La high-tech snobe la Bourse, les biotechs en raffolent

Avec une douzaine d’opérations réalisées depuis 2013, la France est le numéro un européen des introductions en Bourse dans la santé et les biotechs, selon la banque Bryan Garnier. L’Hexagone ne totalise en revanche que 4 "IPO" dans la high-tech, dans la catégorie des opérations supérieures à 20 millions d'euros.
Christine Lejoux
L'activité des biotechs est si capitalistique que lever de l'argent implique de façon quasi automatique de passer par la Bourse.

L'année 2014 a vu le retour en force des introductions en Bourse en Europe. Les sociétés du Vieux Continent, et tout particulièrement les jeunes entreprises innovantes, ont levé un total de 51,7 milliards d'euros l'an dernier via des IPO (initial public offerings), un montant deux fois supérieur à celui de l'année précédente, selon les données de la banque d'investissement Bryan Garnier. En France, s'il y a un secteur d'activité qui plébiscite la Bourse pour le financement de l'innovation, c'est bien celui des biotechnologies et de la santé.

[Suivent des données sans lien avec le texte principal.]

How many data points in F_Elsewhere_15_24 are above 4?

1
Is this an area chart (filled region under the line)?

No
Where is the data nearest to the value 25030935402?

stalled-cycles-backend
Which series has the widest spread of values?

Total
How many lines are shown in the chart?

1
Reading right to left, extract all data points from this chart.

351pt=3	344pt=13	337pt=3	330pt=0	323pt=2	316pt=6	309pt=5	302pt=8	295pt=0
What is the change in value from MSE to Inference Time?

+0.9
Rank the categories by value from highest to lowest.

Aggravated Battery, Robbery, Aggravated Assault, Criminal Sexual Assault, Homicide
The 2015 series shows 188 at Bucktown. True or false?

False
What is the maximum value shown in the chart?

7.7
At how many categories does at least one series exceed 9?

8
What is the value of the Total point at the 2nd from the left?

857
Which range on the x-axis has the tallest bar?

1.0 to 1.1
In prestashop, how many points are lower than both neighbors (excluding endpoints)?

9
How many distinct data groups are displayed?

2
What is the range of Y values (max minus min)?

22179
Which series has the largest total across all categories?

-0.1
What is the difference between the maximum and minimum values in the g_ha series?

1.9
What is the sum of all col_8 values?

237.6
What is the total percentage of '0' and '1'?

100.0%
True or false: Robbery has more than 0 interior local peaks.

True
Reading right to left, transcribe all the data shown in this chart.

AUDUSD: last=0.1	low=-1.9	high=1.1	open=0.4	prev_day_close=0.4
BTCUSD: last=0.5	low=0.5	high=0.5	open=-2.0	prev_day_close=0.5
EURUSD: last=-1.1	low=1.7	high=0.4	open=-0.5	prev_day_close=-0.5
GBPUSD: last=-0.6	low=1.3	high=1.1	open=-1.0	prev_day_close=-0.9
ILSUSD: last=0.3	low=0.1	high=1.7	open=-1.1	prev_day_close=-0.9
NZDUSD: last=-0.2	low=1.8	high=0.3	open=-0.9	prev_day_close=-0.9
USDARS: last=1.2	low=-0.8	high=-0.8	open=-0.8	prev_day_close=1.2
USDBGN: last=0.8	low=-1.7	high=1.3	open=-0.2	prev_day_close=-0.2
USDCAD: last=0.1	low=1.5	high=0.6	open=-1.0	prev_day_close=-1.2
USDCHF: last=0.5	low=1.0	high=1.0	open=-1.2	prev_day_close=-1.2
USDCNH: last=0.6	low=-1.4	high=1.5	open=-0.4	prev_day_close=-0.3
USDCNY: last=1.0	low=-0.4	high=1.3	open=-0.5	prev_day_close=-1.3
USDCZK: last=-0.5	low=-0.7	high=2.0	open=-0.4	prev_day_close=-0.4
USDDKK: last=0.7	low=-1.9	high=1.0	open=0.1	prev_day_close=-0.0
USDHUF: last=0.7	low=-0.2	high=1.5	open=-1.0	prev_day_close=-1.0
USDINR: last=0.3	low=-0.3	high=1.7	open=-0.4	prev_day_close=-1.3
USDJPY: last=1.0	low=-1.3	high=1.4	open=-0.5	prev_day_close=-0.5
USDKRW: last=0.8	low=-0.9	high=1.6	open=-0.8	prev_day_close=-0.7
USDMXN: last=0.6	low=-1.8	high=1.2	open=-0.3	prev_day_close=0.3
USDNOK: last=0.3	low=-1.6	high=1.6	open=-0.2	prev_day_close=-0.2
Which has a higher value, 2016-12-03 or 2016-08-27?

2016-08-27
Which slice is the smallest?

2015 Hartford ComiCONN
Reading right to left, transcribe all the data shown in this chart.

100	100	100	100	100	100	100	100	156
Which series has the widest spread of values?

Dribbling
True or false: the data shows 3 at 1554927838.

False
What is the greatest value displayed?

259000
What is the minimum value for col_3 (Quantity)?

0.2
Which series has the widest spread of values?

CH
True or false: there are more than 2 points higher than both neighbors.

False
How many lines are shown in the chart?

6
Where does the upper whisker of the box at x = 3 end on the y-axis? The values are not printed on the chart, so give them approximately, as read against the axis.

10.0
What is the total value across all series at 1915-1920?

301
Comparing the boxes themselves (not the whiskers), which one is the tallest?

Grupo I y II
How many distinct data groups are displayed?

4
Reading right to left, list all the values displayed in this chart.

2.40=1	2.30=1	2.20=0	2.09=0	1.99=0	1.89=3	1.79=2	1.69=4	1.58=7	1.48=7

Avec une douzaine d'introductions en Bourse réalisées depuis 2013, dont celles de Pixium Vision, Genticel ou encore SuperSonic Imagine, la France est le numéro un européen sur le front des IPO dans le secteur de la santé et des biotechs (pour les levées de fonds supérieures à 10 millions d'euros), devançant même d'une courte tête le Royaume-Uni avec ses 11 opérations.

Le bilan est en revanche beaucoup moins flatteur dans la high-tech (éditeurs de logiciels, groupes d'électronique, etc.), où, dans la catégorie des introductions en Bourse de plus de 20 millions d'euros, l'Hexagone ne totalise que quatre opérations depuis 2013, très loin, cette fois, derrière le Royaume-Uni et ses 26 IPO. "Le secteur technologique n'utilise pas suffisamment la Bourse pour se financer", avait ainsi regretté Eric Forest, président d'Enternext, lors du forum annuel de Paris Europlace, en juillet dernier. A tel point que cette filiale d'Euronext dédiée aux PME et aux ETI lancera cette année plusieurs initiatives destinées à dynamiser l'usage des marchés dans le financement du secteur technologique, à commencer par la création d'un label Tech.

La Bourse, un impératif pour le financement des biotechs

Si l'utilité de la Bourse dans le financement de l'innovation va moins de soi pour les sociétés high-tech que pour les biotechs, c'est d'abord parce que ces dernières "n'ont pas le choix", affirme Greg Revenu, "managing partner" chez Bryan Garnier. L'activité des biotechs nécessite en effet des investissements si lourds, en particulier lorsqu'elles sont déjà arrivées à un certain stade de maturité, que "lever de l'argent passe par la Bourse", complète Hervé Ronin, associé chez Bryan Garnier. Et quasi-exclusivement par la Bourse car il existe encore très peu de fonds de capital-risque européens spécialisés sur le "late stage venture", c'est-à-dire sur les financements compris entre 5 millions et 30 millions d'euros.

Dans la high-tech, en revanche, où les métiers sont généralement bien moins capitalistiques que dans les biotechs et où les débouchés commerciaux sont plus rapides, "beaucoup d'entreprises ont la capacité de trouver des financements auprès d'investisseurs privés", assure Greg Revenu. Et d'insister : "Dans la high-tech, une société exceptionnelle peut lever 100 millions d'euros dans le cadre d'un placement privé auprès de fonds de capital-risque."

Le mauvais souvenir de l'éclatement de la bulle Internet

Cela devrait devenir d'autant plus vrai que, si les fonds européens de "late stage venture" sont encore rares dans le domaine de la santé, ils commencent en revanche à se développer dans la high-tech, à l'image de Partech Growth, lancé fin janvier par la société française de capital-risque Partech Ventures et destiné à investir chaque année des tickets de 10 millions à 45 millions d'euros dans des start-up du secteur high-tech. "Certains acteurs du late stage venture ont une force de frappe très importante, qui les placent en compétition avec la Bourse", souligne Greg Revenu.

Une concurrence d'autant plus rude "qu'il est (par ailleurs) difficile de convaincre les actionnaires des sociétés high-tech qu'une introduction en Bourse peut-être plus intéressante pour le financement de l'entreprise que sa cession à des industriels ou à des fonds de capital-investissement", ajoute Greg Revenu. Il faut dire que l'éclatement de la bulle Internet, en 2000, demeure de sinistre mémoire dans le secteur high-tech, dont nombre d'acteurs demeurent vaccinés contre la Bourse, même quinze ans après.